*Extract provided*:
■ ■ ■ ■ ■ ■ ■

PROTECTOR (2025), Ackroyd & Harvey

Ackroyd & Harvey's portraits of environmental defenders, alongside other specially commissioned artworks, appear on posters across the UK and Brazil under the collective theme of It’s Not Easy Being Green

PROTECTOR (2025), Ackroyd & Harvey

Green is the new black

In this monthly column, Louisa Buck looks at how the art world is responding to the environmental and climate crisis.

At last, culture is on the official COP30 agenda. Thanks in great part to the Amazonian activist group Labverde and the environmental artist-activists Art of Change 21, during the United Nations Climate Change Conference until 21 November, there will be both an intensive artists' campaign on social media and a physical artist presence at the conference.

This year's edition of COP is taking place in Belém, Brazil, in the heart of the Amazon, making it especially appropriate that artistic activities on site predominantly take the form of interventions and performances by eight Brazilian and indigenous artists. These include works by the campaigning photographer and documentary filmmaker Christian Braga and the socio-environmental activist Beto Oliveira, who is foregrounding the audio-visual project A Margem do Rio (the riverbank).

COP30 also marks an unprecedented flurry of artist-led activities taking place in galleries and institutions across the UK—for while Belém may be on the other side of the globe, we are all in this together.

It feels particularly important to remember this fact now, as we mark ten years since the signing of the Paris Agreement on Climate Change at COP21, which set out the target limit of keeping global temperature rises below 1.5 degrees, given that this target has now almost certainly been breached. If any further proof were needed, the severity of Hurricane Melissa in Jamaica last month, together with the UK’s current, unseasonably warm November weather, underlines that urgent, international action has to be taken if the planet is to be habitable for future generations.

■ ■ ■ ■ ■ ■ ■

*Challenge 1*: Write out the passage from the column on art and COP30 between "This year's edition" and "Rio (the riverbank).", inclusive.

■ ■ ■ ■ ■ ■ ■

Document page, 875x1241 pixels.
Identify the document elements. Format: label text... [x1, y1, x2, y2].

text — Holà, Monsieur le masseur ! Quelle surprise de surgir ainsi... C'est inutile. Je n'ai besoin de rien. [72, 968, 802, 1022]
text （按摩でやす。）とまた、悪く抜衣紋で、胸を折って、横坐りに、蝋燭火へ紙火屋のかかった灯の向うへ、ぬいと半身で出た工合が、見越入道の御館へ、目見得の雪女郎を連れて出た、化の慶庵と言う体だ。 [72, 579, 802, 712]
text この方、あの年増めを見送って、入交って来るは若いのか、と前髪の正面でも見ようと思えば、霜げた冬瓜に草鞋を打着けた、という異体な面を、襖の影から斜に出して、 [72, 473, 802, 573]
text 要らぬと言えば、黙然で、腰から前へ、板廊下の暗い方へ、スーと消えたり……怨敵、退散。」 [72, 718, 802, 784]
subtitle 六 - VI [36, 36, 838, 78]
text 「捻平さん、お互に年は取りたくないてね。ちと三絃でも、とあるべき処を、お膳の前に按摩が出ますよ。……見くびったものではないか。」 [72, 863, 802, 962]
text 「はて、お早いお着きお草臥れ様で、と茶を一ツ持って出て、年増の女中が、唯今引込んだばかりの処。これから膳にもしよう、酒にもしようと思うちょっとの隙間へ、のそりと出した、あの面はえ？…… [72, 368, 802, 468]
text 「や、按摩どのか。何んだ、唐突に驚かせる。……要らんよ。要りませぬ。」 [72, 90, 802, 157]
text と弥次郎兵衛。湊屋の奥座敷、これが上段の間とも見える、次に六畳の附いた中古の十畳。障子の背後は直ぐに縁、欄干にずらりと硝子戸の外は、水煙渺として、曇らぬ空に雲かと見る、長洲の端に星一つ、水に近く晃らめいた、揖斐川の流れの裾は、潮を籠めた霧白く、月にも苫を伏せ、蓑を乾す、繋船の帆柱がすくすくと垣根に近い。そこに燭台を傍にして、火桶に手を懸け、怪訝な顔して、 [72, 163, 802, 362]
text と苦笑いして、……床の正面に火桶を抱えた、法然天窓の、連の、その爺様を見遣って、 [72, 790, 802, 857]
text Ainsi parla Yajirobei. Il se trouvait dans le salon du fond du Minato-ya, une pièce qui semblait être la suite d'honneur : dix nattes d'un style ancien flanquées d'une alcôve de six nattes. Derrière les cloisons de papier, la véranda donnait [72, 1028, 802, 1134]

■ ■ ■ ■ ■ ■ ■

*Challenge 2*: Rewrite each of the entries above with "subtitle" changed to "heading", leaving everything else as it is.

*Worked solution 1*:
This year's edition of COP is taking place in Belém, Brazil, in the heart of the Amazon, making it especially appropriate that artistic activities on site predominantly take the form of interventions and performances by eight Brazilian and indigenous artists. These include works by the campaigning photographer and documentary filmmaker Christian Braga and the socio-environmental activist Beto Oliveira, who is foregrounding the audio-visual project A Margem do Rio (the riverbank).

*Worked solution 2*:
Document page, 875x1241 pixels.
Identify the document elements. Format: label text... [x1, y1, x2, y2].

text — Holà, Monsieur le masseur ! Quelle surprise de surgir ainsi... C'est inutile. Je n'ai besoin de rien. [72, 968, 802, 1022]
text （按摩でやす。）とまた、悪く抜衣紋で、胸を折って、横坐りに、蝋燭火へ紙火屋のかかった灯の向うへ、ぬいと半身で出た工合が、見越入道の御館へ、目見得の雪女郎を連れて出た、化の慶庵と言う体だ。 [72, 579, 802, 712]
text この方、あの年増めを見送って、入交って来るは若いのか、と前髪の正面でも見ようと思えば、霜げた冬瓜に草鞋を打着けた、という異体な面を、襖の影から斜に出して、 [72, 473, 802, 573]
text 要らぬと言えば、黙然で、腰から前へ、板廊下の暗い方へ、スーと消えたり……怨敵、退散。」 [72, 718, 802, 784]
heading 六 - VI [36, 36, 838, 78]
text 「捻平さん、お互に年は取りたくないてね。ちと三絃でも、とあるべき処を、お膳の前に按摩が出ますよ。……見くびったものではないか。」 [72, 863, 802, 962]
text 「はて、お早いお着きお草臥れ様で、と茶を一ツ持って出て、年増の女中が、唯今引込んだばかりの処。これから膳にもしよう、酒にもしようと思うちょっとの隙間へ、のそりと出した、あの面はえ？…… [72, 368, 802, 468]
text 「や、按摩どのか。何んだ、唐突に驚かせる。……要らんよ。要りませぬ。」 [72, 90, 802, 157]
text と弥次郎兵衛。湊屋の奥座敷、これが上段の間とも見える、次に六畳の附いた中古の十畳。障子の背後は直ぐに縁、欄干にずらりと硝子戸の外は、水煙渺として、曇らぬ空に雲かと見る、長洲の端に星一つ、水に近く晃らめいた、揖斐川の流れの裾は、潮を籠めた霧白く、月にも苫を伏せ、蓑を乾す、繋船の帆柱がすくすくと垣根に近い。そこに燭台を傍にして、火桶に手を懸け、怪訝な顔して、 [72, 163, 802, 362]
text と苦笑いして、……床の正面に火桶を抱えた、法然天窓の、連の、その爺様を見遣って、 [72, 790, 802, 857]
text Ainsi parla Yajirobei. Il se trouvait dans le salon du fond du Minato-ya, une pièce qui semblait être la suite d'honneur : dix nattes d'un style ancien flanquées d'une alcôve de six nattes. Derrière les cloisons de papier, la véranda donnait [72, 1028, 802, 1134]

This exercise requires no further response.